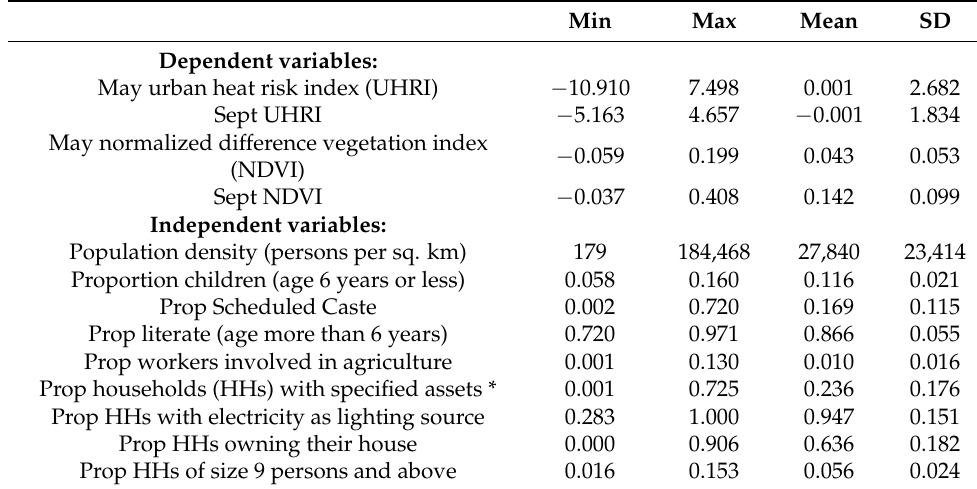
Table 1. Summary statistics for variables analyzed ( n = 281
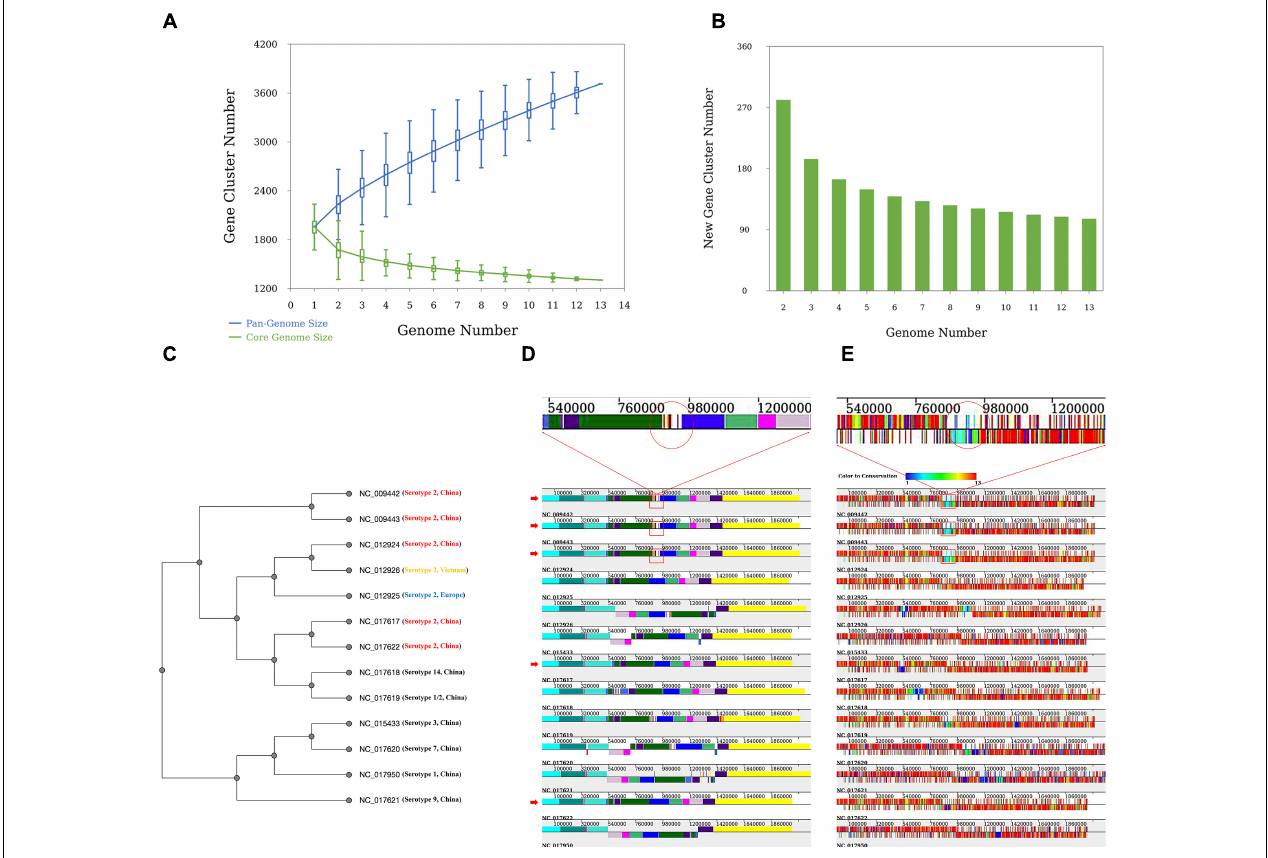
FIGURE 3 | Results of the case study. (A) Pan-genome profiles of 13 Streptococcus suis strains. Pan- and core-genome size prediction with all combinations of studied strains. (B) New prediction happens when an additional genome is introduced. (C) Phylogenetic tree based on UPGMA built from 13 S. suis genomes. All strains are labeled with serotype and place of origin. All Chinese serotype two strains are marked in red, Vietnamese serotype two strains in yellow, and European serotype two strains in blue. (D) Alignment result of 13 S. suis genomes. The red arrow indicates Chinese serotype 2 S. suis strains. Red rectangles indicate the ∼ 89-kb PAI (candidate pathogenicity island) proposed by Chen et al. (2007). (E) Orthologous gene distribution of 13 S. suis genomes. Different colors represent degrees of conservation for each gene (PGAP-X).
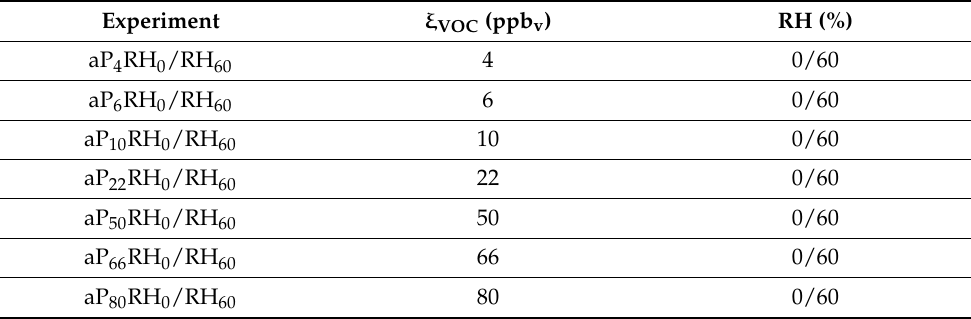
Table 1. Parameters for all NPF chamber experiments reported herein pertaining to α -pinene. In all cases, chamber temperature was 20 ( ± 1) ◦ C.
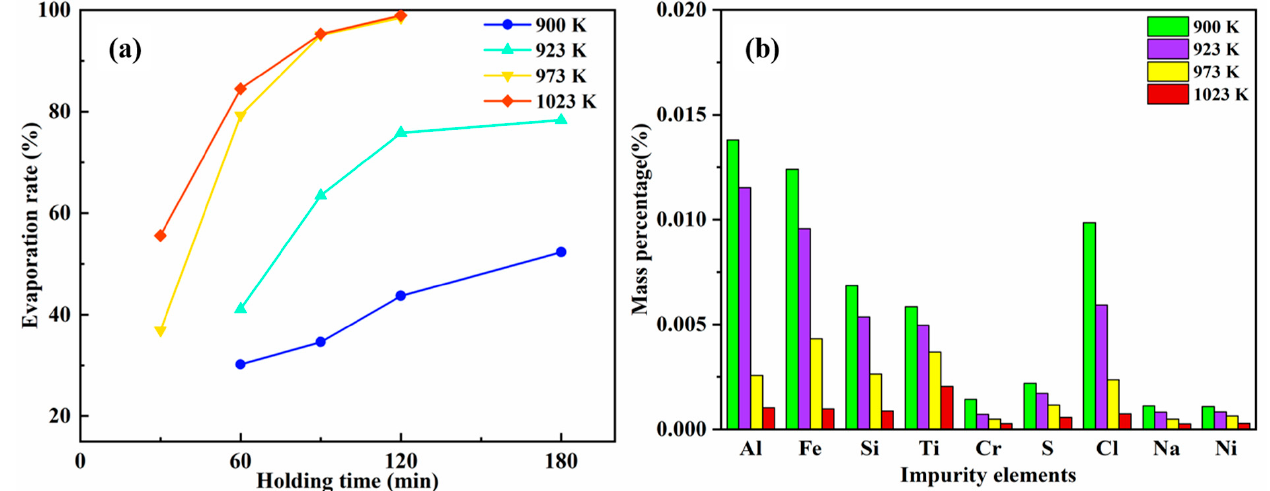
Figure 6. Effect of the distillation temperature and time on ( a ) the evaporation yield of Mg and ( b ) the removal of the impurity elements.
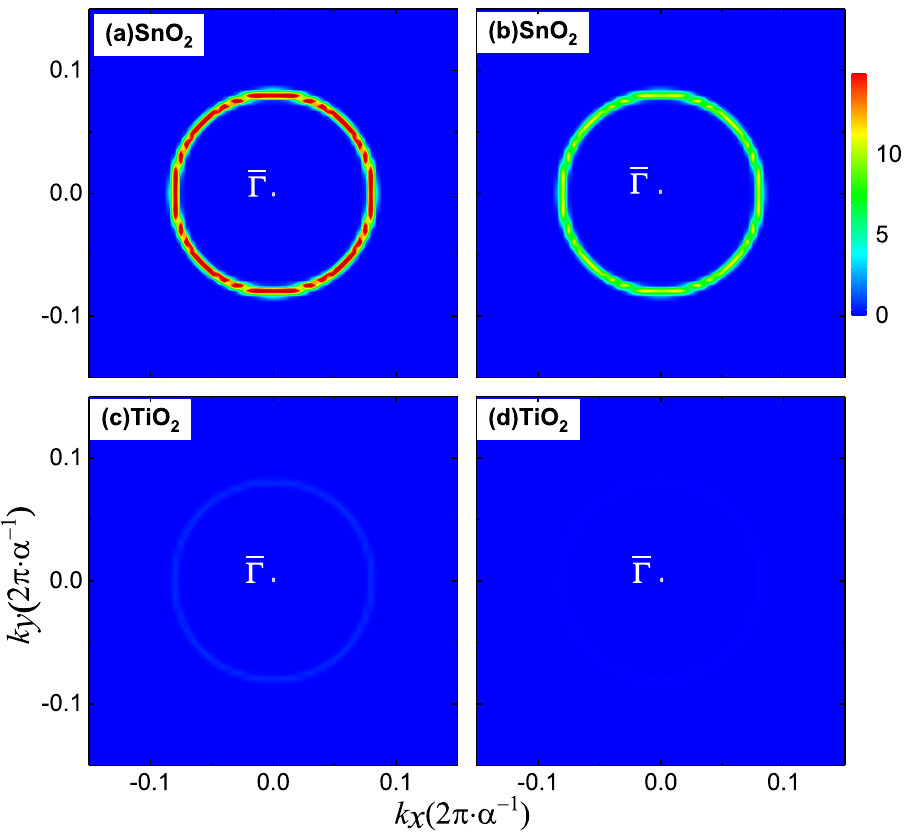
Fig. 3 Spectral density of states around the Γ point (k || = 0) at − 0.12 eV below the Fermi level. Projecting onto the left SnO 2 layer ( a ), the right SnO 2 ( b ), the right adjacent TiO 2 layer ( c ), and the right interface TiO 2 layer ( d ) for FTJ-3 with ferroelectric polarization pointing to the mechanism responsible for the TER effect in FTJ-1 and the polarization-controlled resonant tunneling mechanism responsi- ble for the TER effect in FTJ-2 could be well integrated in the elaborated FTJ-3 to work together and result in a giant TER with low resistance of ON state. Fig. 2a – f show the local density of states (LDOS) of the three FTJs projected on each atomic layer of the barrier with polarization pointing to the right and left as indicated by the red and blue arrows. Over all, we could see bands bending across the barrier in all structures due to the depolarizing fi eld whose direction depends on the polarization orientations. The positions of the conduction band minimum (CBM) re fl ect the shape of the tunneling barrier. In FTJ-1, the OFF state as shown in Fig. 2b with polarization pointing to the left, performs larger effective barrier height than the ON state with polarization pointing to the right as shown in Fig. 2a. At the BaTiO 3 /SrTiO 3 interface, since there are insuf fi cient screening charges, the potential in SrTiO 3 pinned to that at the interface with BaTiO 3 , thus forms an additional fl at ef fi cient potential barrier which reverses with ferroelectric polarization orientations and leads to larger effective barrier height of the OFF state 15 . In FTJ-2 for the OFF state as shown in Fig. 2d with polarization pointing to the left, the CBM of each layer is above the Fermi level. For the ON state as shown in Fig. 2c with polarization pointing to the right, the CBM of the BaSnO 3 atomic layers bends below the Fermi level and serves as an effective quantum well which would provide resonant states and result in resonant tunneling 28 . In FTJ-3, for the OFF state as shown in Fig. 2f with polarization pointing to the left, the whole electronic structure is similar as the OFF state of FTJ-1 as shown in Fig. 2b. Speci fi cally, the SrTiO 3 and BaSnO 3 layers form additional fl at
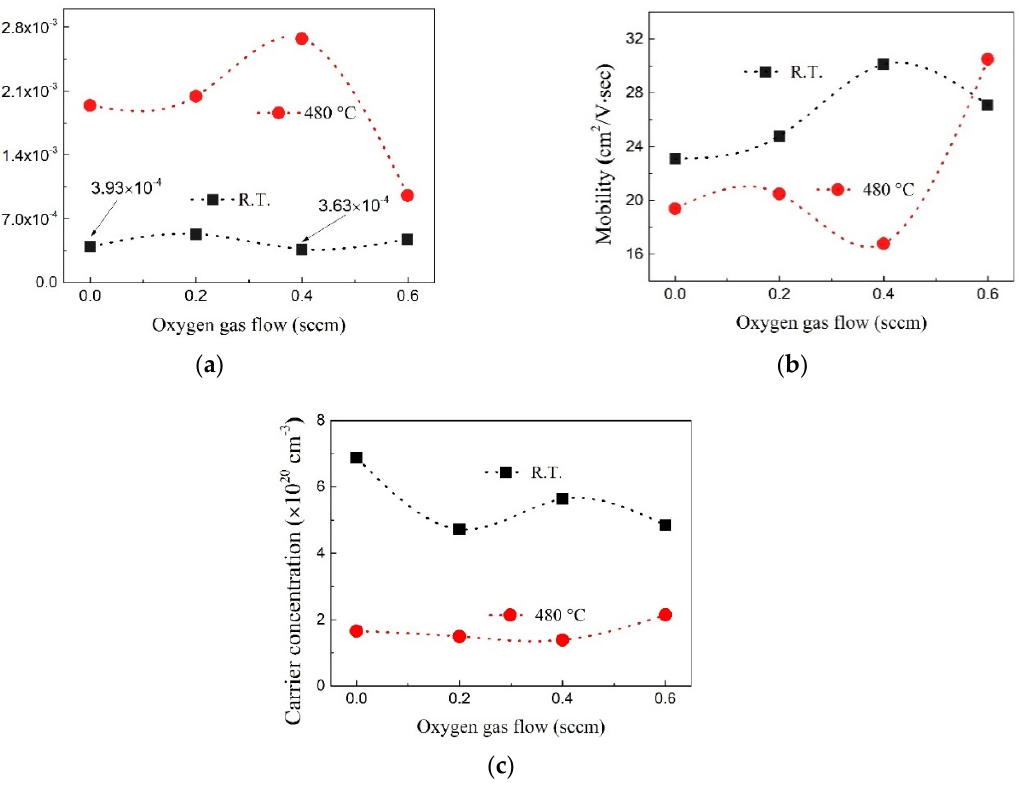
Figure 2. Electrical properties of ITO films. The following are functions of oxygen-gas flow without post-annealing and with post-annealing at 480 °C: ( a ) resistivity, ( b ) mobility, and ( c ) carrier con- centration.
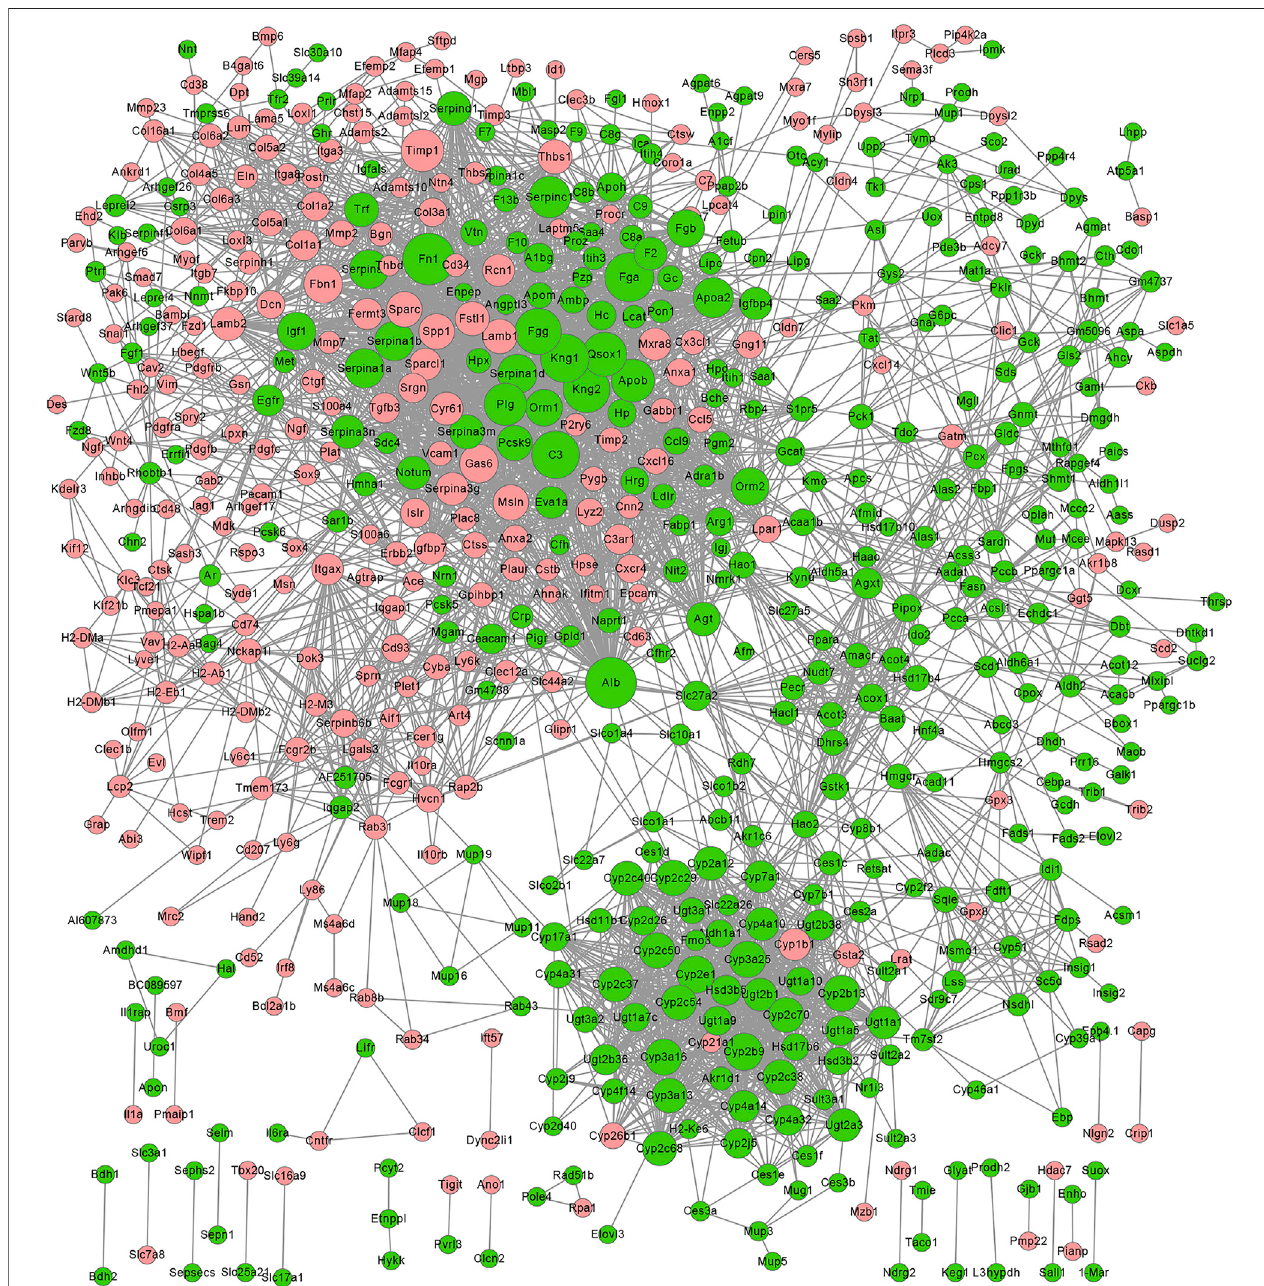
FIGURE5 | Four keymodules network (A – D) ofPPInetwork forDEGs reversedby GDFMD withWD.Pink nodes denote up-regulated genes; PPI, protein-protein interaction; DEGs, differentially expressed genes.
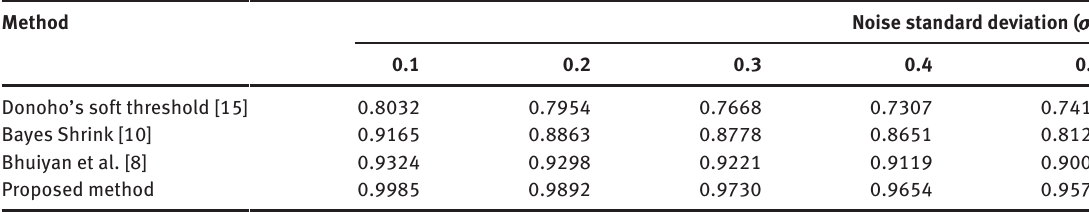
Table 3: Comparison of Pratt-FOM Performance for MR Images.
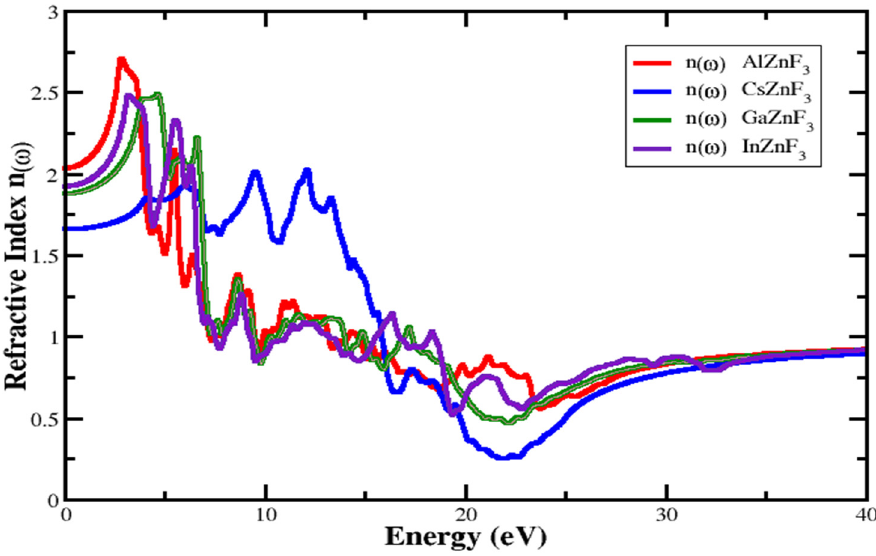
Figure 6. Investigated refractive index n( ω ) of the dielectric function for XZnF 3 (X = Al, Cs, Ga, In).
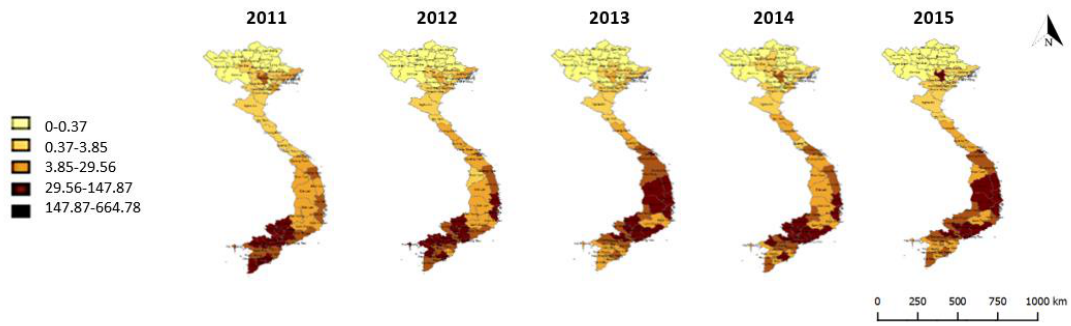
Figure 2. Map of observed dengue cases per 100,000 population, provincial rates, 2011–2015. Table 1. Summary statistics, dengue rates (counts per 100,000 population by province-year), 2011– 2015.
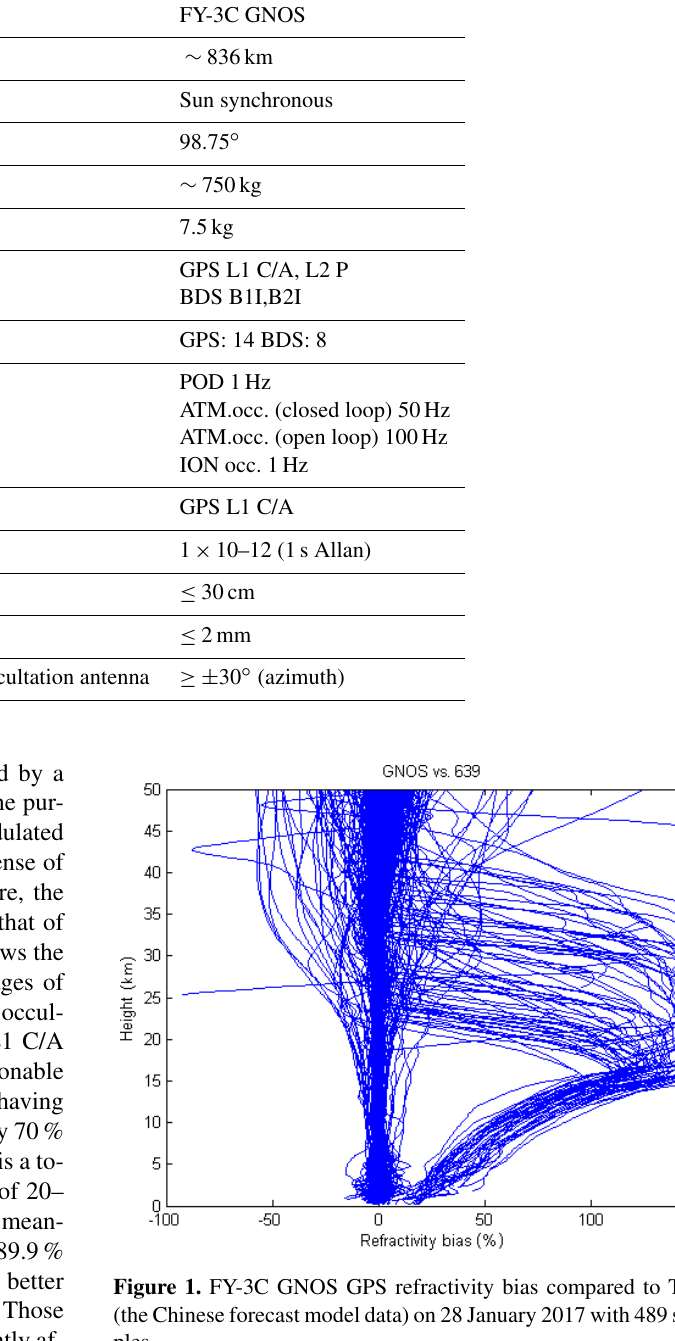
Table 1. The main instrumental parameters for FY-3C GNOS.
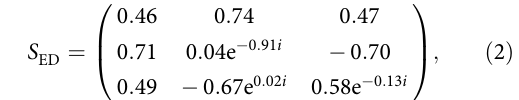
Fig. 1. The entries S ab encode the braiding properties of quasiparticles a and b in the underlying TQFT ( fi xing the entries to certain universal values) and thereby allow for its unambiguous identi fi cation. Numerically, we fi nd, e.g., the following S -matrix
◆ ◆ ◆ ◆ ◆
For every line of the material above that contains the word "Table", show the line.

### WRITTEN RESPONSE
Table 1. Summary statistics for variables analyzed ( n = 281
Table 1. Parameters for all NPF chamber experiments reported herein pertaining to α -pinene. In all cases, chamber temperature was 20 ( ± 1) ◦ C.
Table 3: Comparison of Pratt-FOM Performance for MR Images.
Figure 2. Map of observed dengue cases per 100,000 population, provincial rates, 2011–2015. Table 1. Summary statistics, dengue rates (counts per 100,000 population by province-year), 2011– 2015.
Table 1. The main instrumental parameters for FY-3C GNOS.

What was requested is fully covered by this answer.